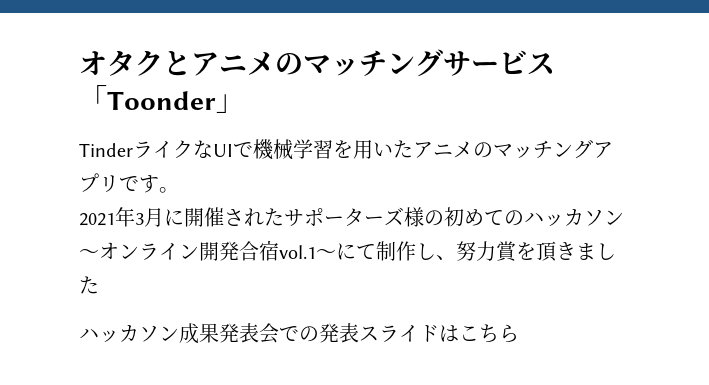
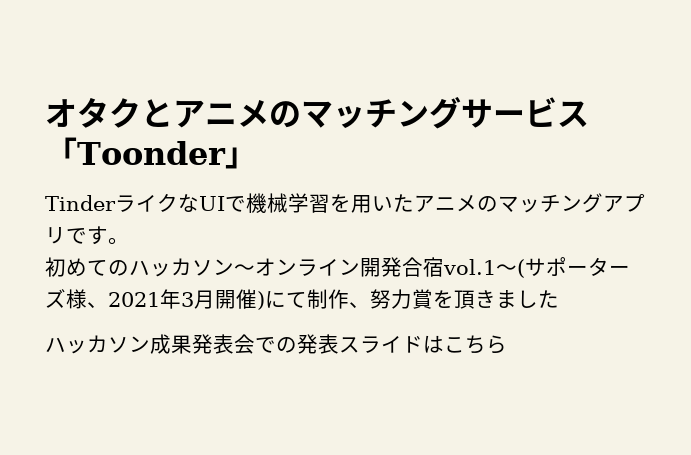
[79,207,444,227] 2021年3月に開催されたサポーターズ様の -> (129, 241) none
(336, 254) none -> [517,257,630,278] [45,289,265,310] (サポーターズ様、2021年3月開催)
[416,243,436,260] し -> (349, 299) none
#####
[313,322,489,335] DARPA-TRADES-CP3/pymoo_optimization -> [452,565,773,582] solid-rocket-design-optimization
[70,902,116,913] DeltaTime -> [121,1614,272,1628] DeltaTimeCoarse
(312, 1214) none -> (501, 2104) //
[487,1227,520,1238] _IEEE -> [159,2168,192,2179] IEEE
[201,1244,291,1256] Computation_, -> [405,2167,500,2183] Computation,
#####
▶ What to do:
Write down how many lines of the data above contain the word "none", with nothing else.

▶ Answer section:
4